Hedge funds with artificial intelligence capabilities showed a huge competitive edge over investors that didn’t use AI, new research indicates.
AI-led hedge funds produced cumulative returns of 34 percent in the three years through May, a report Tuesday from consulting and research firm Cerulli shows. That compares with a 12 percent gain for the global hedge fund industry over the same period.
“There has long been suspicion of the ability of AI to react to unexpected events, such as the coronavirus pandemic,” said Justina Deveikyte, associate director of European institutional research at Cerulli, in a statement Tuesday. “But there is now a sense that the technology has advanced to the point where it is better able to adapt to unforeseen scenarios via the ever-growing amount of market data available.”
Machine-learning algorithms in finance tend to recognize patterns in historical data, making it tough to adapt to economic lockdowns caused by a one-in-a-century pandemic, according to the report. Still, factors used in machine learning draw from sources such as newspaper stories to collect information daily, spotting trends for investors amid the Covid-19 turmoil, according to Cerulli.

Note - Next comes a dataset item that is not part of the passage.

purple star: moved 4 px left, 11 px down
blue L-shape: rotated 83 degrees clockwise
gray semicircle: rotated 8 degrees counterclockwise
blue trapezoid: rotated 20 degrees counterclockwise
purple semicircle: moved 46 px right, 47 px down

AI-powered funds in Europe saw “strong growth” in assets from 2016 to 2019. Net new inflows dropped in the first four months of this year as the pandemic shook markets, but the research firm found signs that they fared better than the broader universe of managers. European active equity funds led by AI saw a “less pronounced decline” in market appreciation in March.
Quantitative and discretionary managers may use artificial intelligence to extract information on, for example, retail foot traffic, satellite data, and pandemic spread, according to the report. They may also analyze massive volumes of text through natural language processing to gauge sentiment tied to the economy such as employment and business activity.
“Investors that understand how sentiment steers choice and judgment can better gauge how a specific news item will affect markets in terms of both direction and intensity,” Cerulli said in the report
As part of the research, Cerulli consulted firms including RAM Active Investments, PanAgora Asset Management, and NN Investment Partners. PanAgora’s director of equity investments Mike Chen told Cerulli that constructing machine-learning factors is a “balancing act” as fund managers don’t want them to react to quickly to “noise in the market information” — or so slowly that they miss a trend, according to the report.
NN uses behavioral science, AI, and sentiment data —along with fundamental research — to try and anticipate market movements, Cerulli said. RAM fund manager Emmanuel Hauptmann emphasized that “machine learning still relies on a huge amount of data to be efficiently trained.”
The MarketPsych Indices from Refinitiv is one way that investors extract macroeconomic information from social and news media, according to the report.
“Even though most machine-learning algorithms are open source, it is possible to keep a technological edge thanks to fine-tuning of hyperparameters for specific tasks and agile management of machine-learning pipelines to continuously incorporate technological improvement,” Nicolas Jamet, a senior quantitative analyst at RAM said in the report.